A club for all seasons – 1924-25

For the 1924-25 season the League of Ireland remained a 10- team league, Midland Athletic – the railway works team withdrew from the league, as did Shelbourne United, who withdrew just after the season had started. The League however, took on a more nationally representative characteristic with two non-Dublin clubs joining. The wonderfully named Bray Unknowns, (though still playing just over the county border in Dublin before reverting to the Carlisle Grounds a few seasons later), and Fordsons of Cork City.

Fordsons had been beaten in the previous season’s Cup Final and were associated with the Ford Factory, but they may never have become a sporting power if it wasn’t for Harry Buckle being thrown in Belfast Lough. Buckle was an Ireland international (IFA) who had starred for Sunderland but was back in his native Belfast working for Harland and Wolff. As a Catholic he had been subjected to sectarian attacks and decided to swap the shipyards for the Ford Factory. While there he helped re-establish the Munster FA and drive forward Fordsons to become Cork’s first (but not last) league of Ireland side where they’d finish a credible fourth in their debut season. His son Bobby Buckle, and great-grandson Dave Barry would also enjoy soccer success on Leeside.

Harry Buckle

At the top of the League it was Bohs and Rovers battling it out for supremacy and despite only losing once during the 18-game season Bohemians had to settle for 2nd place in the table. Shamrock Rovers went through the league season undefeated, with their famous “Four F” forward line propelling them to victory with a +55 goal difference. Top scorer that year was Billy “Juicy” Farrell with 25 goals and the other “F”s being Bob Fullam (who we met in an earlier instalment) Jack “Kruger” Fagan and John Joe “Slasher” Flood. Footballers and fans of the 20s clearly enjoyed the use of nicknames! Bohs top scorer that year was Ned Brooks, who we met in the last article after he had scored a hat-trick against the USA on his Ireland debut.

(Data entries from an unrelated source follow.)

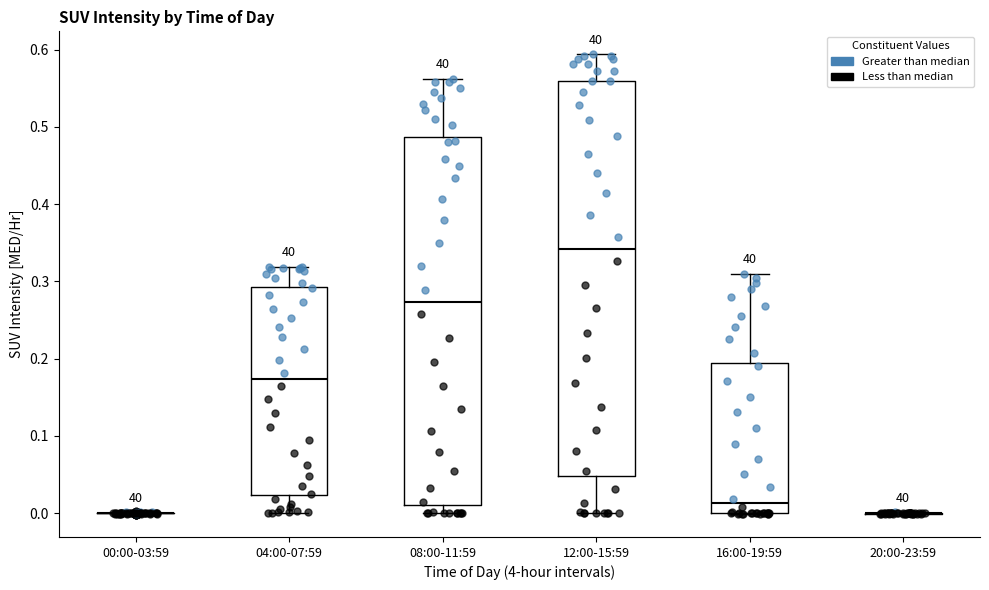

Reading left to right, transcribe this box plot: for each box, give where its median line is, the range the box spans, and where its two whiskers end, as read against the y-axis. The values are not printed on the chart, so give them approximately, as read against the axis.

00:00-03:59: box collapsed to a line at 0.00, whiskers 0.00 to 0.00
04:00-07:59: median 0.17, box 0.02 to 0.29, whiskers 0.00 to 0.32
08:00-11:59: median 0.27, box 0.01 to 0.49, whiskers 0.00 to 0.56
12:00-15:59: median 0.34, box 0.05 to 0.56, whiskers 0.00 to 0.59
16:00-19:59: median 0.01, box 0.00 to 0.19, whiskers 0.00 to 0.31
20:00-23:59: box collapsed to a line at 0.00, whiskers 0.00 to 0.00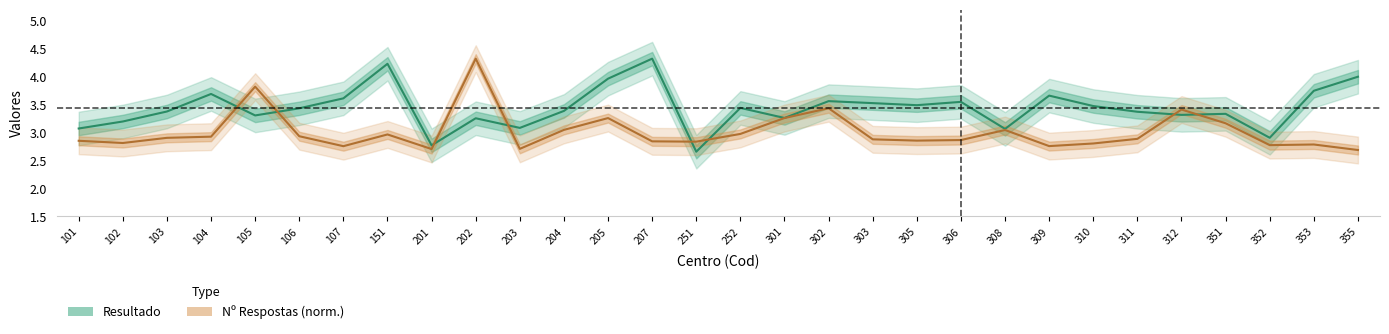

What is the total value across all series at 353?

6.5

In the Cup Rovers made it a double with Fullam and Flood scoring in a 2-1 win over Shelbourne in front of 23,000 in Dalymount Park on St. Patrick’s Day 1925. Both teams were still playing in their original homes around Ringsend so the cup final made for something of a super-local derby.

Just three days before the Cup final the LOI had played its second ever inter-league game, once again the Welsh League provided the opposition with Bohemians’ Dave Roberts getting the only goal for the league as they lost 2-1 to their Welsh counterparts.

Roberts was to have an eventful season the following season but most of it would be spent away from Dalymount.